In this post, I shall talk about MVP and how we do it in my company.
The acronym MVP stands for Minimum Viable Product. It is more like a small working prototype of the proposed solution, by ‘small’ I mean regarding feature set.
The primary purpose of MVP is to validate our idea, however since we only include essential features in it, it also avoids risks like burning money and time. MVP is a great way because we get feedback from our target audience, which helps us to identify if we are on right track.
The story of Zappos.com, a shoe selling e-commerce company is a great inspiration for MVP. When they started, they just had a dummy website with photos taken from other brick and mortar stores around their area, and every time Zappos received an order they used to purchase it from the actual physical store and ship the customer. Slowly, when they observed good interest from people for this online model, they then decided to make it as a real business. The good thing is that they validated their idea without worrying about logistics, inventory, storage space and almost without investing anything other than the time for building a simple website. All this is way back before e-commerce boom.
To be honest, it looks straightforward and the first time it may not seem like any process. But since it’s vital to stay focused and not end up with a lot of resource wastage we do it in a prepared manner.
My founder, while working in Yahoo noticed that they had to rely a lot on in-house developers to get data from one app to another app. Marketing team uses an application like Hubspot for their needs while Sales team use CRM software like Salesforce. However, records should move from marketing funnel to sales funnel to convert a prospect into a customer.
So, the problem is data fragmentation due to different cloud apps and dependency on in-house developers to automate or hire someone for data entry job. The solution is to automate this data movement across different cloud apps.

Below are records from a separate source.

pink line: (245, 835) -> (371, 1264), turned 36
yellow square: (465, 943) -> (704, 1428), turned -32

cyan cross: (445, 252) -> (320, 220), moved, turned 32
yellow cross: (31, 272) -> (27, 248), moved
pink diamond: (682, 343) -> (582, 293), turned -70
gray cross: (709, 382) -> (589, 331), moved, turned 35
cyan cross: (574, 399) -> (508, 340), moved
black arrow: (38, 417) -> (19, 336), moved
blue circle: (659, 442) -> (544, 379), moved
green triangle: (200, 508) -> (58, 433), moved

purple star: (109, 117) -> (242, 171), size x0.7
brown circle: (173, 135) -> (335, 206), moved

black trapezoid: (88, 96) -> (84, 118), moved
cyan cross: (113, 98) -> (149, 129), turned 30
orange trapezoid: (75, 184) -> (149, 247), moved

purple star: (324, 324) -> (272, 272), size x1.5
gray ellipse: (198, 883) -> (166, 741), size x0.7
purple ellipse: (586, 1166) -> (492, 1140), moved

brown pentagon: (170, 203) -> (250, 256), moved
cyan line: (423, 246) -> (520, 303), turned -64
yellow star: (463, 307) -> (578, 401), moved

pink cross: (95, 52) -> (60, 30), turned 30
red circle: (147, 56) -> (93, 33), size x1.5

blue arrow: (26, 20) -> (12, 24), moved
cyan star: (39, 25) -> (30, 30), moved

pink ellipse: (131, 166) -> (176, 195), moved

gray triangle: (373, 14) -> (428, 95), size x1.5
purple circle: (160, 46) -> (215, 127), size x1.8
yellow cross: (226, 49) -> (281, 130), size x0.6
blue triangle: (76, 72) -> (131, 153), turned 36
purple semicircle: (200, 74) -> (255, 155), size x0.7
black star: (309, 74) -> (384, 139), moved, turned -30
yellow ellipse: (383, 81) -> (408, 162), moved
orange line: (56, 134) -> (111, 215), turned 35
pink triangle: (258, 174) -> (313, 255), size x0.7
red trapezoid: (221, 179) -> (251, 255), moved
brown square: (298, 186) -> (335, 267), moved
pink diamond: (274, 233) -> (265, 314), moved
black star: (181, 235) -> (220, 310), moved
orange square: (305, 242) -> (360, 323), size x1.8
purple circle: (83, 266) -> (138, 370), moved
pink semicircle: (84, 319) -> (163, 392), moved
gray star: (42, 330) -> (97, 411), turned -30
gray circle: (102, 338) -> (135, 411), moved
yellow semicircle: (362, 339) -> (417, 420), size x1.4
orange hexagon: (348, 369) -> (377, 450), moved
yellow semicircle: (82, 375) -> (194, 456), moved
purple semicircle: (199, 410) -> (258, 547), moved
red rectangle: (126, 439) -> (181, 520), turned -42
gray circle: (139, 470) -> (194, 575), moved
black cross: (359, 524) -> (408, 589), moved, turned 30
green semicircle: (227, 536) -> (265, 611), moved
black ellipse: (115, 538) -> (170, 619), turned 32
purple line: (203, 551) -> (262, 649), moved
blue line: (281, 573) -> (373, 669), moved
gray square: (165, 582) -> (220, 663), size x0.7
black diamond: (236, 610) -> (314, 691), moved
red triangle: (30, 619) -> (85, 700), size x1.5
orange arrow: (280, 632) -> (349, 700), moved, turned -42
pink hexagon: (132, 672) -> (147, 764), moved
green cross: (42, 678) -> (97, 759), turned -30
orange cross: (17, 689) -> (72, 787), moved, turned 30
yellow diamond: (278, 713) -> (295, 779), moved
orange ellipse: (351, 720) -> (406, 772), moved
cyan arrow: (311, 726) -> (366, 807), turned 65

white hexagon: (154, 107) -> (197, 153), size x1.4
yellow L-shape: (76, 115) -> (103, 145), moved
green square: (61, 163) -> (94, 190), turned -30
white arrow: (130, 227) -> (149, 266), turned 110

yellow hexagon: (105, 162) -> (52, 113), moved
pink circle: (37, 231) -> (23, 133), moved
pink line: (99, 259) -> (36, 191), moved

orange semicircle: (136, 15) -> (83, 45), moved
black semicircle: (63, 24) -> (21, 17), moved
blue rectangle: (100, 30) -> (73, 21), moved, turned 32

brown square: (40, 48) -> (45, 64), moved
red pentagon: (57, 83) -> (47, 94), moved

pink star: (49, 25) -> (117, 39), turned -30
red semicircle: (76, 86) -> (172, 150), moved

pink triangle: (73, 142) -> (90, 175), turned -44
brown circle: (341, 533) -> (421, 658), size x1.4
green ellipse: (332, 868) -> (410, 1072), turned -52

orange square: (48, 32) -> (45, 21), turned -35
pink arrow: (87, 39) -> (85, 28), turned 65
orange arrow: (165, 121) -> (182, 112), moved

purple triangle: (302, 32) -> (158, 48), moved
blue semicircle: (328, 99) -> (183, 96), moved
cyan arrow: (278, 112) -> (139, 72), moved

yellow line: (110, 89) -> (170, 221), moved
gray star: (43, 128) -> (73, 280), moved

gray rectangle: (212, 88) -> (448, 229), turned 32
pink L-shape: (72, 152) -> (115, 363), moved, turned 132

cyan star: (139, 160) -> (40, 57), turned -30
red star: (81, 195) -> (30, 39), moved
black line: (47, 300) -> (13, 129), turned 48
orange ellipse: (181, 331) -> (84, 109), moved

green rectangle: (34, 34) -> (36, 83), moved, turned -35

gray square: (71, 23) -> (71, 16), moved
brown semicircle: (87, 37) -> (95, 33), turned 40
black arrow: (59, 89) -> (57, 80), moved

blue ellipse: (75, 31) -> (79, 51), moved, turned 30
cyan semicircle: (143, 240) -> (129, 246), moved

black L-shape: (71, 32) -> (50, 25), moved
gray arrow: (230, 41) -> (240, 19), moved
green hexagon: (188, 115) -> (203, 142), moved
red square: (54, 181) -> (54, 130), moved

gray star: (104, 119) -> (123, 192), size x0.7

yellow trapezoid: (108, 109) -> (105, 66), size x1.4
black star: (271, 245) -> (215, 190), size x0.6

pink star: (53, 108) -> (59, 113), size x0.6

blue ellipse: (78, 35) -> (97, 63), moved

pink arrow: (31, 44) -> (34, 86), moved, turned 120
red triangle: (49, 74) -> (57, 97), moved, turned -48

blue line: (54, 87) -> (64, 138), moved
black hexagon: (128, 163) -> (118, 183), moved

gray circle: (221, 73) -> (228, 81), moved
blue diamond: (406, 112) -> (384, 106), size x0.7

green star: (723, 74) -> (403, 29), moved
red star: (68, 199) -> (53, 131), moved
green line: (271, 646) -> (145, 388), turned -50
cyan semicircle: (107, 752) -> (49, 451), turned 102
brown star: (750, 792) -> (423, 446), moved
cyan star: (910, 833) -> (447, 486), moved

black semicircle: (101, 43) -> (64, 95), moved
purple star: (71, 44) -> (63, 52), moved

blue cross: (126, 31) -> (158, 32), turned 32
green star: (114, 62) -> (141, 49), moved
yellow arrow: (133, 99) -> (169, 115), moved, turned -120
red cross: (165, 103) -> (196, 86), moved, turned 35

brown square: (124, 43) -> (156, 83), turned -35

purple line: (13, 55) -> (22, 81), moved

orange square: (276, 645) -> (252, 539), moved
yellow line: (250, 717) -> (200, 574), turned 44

As mentioned in the beginning, the idea behind MVP is to identify if this problem and solution is a good combo and if so are people are ready to pay money for it.
In the above point, all I wrote can be my founder’s assumptions or only he might have felt that it as a serious problem. So let’s list what all may be reasonable assumptions -
In general, the riskiest assumption will be assuming that my customer has such a problem. If that assumption is wrong, then no one will adopt the product we build, so we first need to attack the riskiest assumption.
In this, we make the statements such that we can take some action from it. So it should answer -
Below is a simple template statement that puts us focused:
We believe subject has a problem because reason. If we action, this metric will improve.
Example: We believe Shopify users who use QuickBooks has trouble maintaining their accounts correctly in QuickBooks because recording each transaction detail in QuickBooks takes 5 minutes and Shopify users are not expert CPAs to handle accounting. If we automate the data flow between Shopify and QuickBooks, this New MRR will improve.
Having criteria is very helpful because so that we product managers don’t get biased to what we believe in irrespective of what our validation metrics on test indicate about our hypothesis. Also, many a times results may be ~50-50, which puts us in a situation to take the tough call whether we are building it or not.
Yes, there will always be people who like what we build and also who doesn’t like.
Formulating criteria can be done in many different ways and below is one simple approach -
Note : The above one is just for an idea and remember that it can be done in many different ways.
Here, metrics like Customer Satisfaction (CSAT) will be known only after step-4 because we are yet to measure the interest from customers in what we are about to build. So we only come up with criteria for now, and cells are populated later.
There are several ways we can test the interest from public in our product:
⚩ Landing Pages: We showcase details about our product and ask for user details to get notified when it’s launched. On the back, we measure traffic and number of signups.
⚩ Emails: We do research, and somehow get email ids of people who could be our potential customers for a new product. However, if it is a new feature in the existing product, then we segment customers and send them an email about the feature. On the back, we track clicks on the link to that feature in the email.
⚩ In-app showcase: We show the feature in the app and when they click, show it as ‘coming soon’!
⚩ Talk to early adopters: There are always a set of customers who want to express their problems and open to help us validate our solution. We need to identify them and seek their help.
⚩ Discussion Forums: We can ask thoughts about the product/feature we are planning in online community forums and collect the data. At times, a video is also prepared walking through product features, so the external audience thinks that product is live already, and real users show interest.
No matter, what strategy we take but we need to measure if this will product/feature be successful and are people out there ready to adopt it.
Say following is what we get in end -
In this case, maybe we have to go ahead with second user-story.
Then on we keep iterating and making improvements.
The challenges here for a product manager would be identifying what is that essential set of features. Of course, we do customer interviews and all, but we never get same from every interviewee even though they all go into the same persona. So decision-making step would be pointing to us. As a product manager, I learned that if there are several options choose the one who needs little effort but creates enough impact, however, most importantly that chosen one should be changeable easily to another choice.